A previsibilidade do imprevisível
Por Alessandra Leles Rocha
Certamente essa semana não foi das mais fáceis de lidar, afinal somos seres humanos e os fatos da vida não nos passam despercebidos ainda que não estejamos expostos aos impactos diretamente. Esses episódios de horror explícito que se espalham mundo afora e, infelizmente, chegaram até o Brasil, demonstram que a alma humana está muito doente. O germe do primitivismo, da barbárie, da fúria, que habita dentro dos seres humanos parece ter despertado de forma incontrolável. Uma cegueira estranha toma conta do inconsciente e todos os valores e princípios humanos são perdidos e nada mais importa ao individuo.

** Atividades **
1 – De acordo com o texto, o que os episódios de horror explícito demonstram?
2 – Altere o trecho do texto que começa nas palavras "A previsibilidade do" e vai até "importa ao individuo.", inclusive, substituindo "horror explícito" por "violência explícita".
Nenhuma atividade depende dos registros.

** Trechos dos registros **
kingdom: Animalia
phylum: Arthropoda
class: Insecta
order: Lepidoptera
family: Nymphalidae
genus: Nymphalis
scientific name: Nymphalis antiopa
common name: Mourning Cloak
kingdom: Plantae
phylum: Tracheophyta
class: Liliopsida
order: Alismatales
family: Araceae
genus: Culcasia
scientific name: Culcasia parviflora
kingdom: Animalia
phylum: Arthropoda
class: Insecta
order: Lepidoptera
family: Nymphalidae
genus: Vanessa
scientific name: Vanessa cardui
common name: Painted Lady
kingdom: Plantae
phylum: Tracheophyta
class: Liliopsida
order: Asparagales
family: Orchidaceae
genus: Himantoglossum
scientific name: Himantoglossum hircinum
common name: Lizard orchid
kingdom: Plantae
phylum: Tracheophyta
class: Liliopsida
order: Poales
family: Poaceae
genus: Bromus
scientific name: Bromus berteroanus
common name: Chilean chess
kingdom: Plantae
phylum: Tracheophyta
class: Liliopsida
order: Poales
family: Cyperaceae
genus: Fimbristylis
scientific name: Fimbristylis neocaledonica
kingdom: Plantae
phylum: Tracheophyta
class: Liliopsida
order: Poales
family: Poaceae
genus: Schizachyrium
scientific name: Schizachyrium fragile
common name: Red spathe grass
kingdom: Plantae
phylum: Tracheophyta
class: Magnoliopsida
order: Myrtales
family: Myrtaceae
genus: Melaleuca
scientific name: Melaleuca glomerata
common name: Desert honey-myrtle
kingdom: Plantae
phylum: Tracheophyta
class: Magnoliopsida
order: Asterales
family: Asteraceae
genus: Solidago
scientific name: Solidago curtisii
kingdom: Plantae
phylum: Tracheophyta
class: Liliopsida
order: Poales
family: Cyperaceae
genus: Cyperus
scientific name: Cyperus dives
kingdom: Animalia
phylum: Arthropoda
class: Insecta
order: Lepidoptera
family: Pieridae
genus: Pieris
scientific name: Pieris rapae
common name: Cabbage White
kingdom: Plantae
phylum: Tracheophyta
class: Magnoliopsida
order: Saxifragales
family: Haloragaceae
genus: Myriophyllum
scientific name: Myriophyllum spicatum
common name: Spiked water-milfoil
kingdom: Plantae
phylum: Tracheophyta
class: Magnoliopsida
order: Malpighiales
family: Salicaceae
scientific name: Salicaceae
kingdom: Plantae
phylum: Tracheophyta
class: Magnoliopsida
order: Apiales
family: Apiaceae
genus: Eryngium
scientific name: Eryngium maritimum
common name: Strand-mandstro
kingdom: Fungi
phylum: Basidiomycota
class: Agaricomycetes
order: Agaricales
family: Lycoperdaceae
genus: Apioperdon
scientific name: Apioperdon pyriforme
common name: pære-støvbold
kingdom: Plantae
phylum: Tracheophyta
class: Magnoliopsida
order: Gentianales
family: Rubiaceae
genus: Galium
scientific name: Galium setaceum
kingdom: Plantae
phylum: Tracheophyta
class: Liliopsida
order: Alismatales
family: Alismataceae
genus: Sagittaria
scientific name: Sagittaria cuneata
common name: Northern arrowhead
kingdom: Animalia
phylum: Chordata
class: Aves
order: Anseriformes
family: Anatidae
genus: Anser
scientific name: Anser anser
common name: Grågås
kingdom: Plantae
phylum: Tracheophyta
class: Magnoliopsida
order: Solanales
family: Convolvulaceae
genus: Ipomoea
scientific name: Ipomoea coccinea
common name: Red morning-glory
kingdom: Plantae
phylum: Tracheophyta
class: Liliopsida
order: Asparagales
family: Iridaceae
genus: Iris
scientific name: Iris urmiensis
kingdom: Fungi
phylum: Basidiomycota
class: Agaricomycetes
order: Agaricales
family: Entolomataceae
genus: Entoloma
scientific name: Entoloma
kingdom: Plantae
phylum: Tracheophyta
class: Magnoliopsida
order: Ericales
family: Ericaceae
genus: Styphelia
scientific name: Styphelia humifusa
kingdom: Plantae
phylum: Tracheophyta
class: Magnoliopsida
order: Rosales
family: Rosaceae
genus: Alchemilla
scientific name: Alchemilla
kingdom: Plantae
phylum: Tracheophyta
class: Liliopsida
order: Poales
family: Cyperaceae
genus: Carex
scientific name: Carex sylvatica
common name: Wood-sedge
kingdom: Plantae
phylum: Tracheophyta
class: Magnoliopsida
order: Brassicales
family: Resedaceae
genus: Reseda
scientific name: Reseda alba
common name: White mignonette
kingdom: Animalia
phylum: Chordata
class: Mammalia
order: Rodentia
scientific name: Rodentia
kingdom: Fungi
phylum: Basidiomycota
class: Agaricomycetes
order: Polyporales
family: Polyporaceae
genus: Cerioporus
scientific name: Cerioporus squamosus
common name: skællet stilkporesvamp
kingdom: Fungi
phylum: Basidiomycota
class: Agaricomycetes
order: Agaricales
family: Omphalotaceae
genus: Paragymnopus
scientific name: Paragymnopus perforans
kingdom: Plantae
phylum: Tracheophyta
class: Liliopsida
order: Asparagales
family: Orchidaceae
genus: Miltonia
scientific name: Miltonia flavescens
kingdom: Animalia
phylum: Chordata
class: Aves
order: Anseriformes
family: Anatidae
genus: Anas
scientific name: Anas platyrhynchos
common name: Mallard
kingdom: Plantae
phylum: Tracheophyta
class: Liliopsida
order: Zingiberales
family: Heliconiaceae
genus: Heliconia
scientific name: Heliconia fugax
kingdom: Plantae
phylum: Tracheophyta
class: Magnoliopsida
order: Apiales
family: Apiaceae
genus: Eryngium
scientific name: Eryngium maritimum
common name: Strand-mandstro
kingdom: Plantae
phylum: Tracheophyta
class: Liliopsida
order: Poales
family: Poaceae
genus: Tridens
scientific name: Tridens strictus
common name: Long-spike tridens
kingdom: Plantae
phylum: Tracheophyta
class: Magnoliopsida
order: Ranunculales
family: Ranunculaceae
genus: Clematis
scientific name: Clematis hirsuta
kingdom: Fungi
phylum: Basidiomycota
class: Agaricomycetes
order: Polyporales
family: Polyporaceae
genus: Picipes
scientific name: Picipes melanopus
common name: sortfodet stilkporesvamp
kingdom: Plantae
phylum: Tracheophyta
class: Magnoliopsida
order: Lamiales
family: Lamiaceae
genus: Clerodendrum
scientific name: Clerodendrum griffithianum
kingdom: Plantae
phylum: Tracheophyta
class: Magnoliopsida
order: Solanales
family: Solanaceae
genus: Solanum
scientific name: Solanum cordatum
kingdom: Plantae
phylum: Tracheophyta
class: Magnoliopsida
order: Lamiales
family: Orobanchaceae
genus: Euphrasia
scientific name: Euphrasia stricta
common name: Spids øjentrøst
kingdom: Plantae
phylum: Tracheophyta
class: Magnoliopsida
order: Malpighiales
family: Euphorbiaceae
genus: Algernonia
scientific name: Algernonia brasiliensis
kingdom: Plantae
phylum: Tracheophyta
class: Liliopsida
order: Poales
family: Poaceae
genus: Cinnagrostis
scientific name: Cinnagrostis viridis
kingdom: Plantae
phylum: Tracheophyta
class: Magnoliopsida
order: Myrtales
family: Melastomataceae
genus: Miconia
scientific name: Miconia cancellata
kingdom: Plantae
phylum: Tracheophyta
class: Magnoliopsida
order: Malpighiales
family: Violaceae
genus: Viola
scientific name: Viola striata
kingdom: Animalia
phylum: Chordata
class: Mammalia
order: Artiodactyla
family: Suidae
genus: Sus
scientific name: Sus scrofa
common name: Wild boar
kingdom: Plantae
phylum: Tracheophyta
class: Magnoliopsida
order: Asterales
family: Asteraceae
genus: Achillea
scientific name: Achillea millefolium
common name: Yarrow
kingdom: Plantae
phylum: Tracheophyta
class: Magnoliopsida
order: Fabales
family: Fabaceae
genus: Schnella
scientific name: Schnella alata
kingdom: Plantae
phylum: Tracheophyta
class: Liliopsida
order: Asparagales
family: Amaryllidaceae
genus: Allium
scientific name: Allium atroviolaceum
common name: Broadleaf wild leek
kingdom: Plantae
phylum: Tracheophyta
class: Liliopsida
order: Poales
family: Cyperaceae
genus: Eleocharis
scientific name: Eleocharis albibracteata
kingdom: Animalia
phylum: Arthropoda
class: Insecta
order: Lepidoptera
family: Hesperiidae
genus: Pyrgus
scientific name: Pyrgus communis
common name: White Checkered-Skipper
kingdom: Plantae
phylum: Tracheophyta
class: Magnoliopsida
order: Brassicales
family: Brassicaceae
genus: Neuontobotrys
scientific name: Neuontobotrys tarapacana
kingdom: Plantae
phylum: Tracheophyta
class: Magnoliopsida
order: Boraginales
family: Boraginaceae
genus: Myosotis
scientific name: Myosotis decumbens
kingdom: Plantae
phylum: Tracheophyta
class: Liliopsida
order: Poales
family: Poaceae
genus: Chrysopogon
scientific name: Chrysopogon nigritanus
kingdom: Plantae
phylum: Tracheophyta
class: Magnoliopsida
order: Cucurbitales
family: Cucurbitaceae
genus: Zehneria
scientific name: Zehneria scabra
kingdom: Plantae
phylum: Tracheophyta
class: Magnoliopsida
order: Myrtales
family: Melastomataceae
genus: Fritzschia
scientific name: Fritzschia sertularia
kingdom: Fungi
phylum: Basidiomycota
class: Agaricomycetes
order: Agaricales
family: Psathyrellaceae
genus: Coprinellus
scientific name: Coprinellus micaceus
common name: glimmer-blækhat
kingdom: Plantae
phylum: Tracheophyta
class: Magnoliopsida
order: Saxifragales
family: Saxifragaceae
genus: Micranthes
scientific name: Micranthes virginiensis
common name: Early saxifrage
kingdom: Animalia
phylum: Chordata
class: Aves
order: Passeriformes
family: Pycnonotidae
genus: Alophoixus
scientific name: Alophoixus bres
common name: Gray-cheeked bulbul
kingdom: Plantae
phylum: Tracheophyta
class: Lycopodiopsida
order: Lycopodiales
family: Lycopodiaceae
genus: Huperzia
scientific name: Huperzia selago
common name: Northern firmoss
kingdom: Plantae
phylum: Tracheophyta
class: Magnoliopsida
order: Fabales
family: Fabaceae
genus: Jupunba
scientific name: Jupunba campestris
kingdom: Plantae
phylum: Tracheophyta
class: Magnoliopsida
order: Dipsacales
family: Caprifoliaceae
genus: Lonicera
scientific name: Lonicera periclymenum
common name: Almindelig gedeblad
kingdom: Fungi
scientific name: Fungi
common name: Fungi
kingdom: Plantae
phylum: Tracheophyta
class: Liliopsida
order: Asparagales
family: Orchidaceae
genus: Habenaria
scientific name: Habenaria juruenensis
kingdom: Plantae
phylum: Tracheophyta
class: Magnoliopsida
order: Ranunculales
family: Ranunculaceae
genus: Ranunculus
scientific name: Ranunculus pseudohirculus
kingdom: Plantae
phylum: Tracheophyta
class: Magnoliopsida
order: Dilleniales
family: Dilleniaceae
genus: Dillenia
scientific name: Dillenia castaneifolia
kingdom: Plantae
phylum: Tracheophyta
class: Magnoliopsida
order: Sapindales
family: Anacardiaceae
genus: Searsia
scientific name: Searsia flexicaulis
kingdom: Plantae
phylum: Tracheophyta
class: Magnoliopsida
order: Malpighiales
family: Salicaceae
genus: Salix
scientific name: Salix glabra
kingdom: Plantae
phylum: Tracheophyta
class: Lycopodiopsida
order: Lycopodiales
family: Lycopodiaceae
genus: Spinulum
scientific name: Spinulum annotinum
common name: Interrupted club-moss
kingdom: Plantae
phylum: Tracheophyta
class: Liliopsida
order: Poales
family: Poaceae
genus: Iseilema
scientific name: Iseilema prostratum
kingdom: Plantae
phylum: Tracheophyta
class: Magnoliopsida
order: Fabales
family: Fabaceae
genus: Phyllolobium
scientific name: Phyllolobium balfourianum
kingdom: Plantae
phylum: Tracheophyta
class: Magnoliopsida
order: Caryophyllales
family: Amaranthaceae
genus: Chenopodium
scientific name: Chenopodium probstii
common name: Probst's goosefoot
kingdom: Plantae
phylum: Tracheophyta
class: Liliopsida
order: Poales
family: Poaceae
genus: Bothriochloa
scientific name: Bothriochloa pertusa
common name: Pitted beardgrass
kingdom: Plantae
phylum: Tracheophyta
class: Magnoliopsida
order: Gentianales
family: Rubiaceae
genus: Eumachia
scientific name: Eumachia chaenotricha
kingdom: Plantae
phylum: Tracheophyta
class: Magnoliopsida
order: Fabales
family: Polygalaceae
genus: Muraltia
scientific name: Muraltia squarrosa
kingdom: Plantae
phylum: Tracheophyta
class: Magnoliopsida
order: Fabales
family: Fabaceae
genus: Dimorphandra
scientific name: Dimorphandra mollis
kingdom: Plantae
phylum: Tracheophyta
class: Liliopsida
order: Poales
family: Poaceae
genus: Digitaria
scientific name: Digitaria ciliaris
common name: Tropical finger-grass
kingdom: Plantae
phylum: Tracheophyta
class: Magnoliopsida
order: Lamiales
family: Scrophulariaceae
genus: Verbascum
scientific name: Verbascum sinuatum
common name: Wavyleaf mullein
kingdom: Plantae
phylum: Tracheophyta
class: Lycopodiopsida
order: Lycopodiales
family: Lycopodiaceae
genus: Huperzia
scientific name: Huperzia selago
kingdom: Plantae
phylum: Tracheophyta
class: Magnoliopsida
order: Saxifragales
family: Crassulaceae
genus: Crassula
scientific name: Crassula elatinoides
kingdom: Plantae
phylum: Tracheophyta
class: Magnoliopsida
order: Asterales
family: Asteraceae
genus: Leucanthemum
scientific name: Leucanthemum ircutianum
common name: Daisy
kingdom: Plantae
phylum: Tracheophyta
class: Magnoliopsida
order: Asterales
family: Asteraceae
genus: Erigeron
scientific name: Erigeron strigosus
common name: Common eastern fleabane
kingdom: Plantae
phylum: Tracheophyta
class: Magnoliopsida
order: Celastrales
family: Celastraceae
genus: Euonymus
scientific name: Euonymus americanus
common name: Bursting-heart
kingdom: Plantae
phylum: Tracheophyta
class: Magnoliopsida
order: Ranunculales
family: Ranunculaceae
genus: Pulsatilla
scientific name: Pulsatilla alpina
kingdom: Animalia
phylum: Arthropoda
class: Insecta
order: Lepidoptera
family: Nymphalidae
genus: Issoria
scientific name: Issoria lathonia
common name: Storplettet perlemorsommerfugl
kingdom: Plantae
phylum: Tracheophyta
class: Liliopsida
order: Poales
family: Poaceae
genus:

** Respostas em ordem **
1 – Demonstram que a alma humana está muito doente.

2 –
A previsibilidade do imprevisível
Por Alessandra Leles Rocha
Certamente essa semana não foi das mais fáceis de lidar, afinal somos seres humanos e os fatos da vida não nos passam despercebidos ainda que não estejamos expostos aos impactos diretamente. Esses episódios de violência explícita que se espalham mundo afora e, infelizmente, chegaram até o Brasil, demonstram que a alma humana está muito doente. O germe do primitivismo, da barbárie, da fúria, que habita dentro dos seres humanos parece ter despertado de forma incontrolável. Uma cegueira estranha toma conta do inconsciente e todos os valores e princípios humanos são perdidos e nada mais importa ao individuo.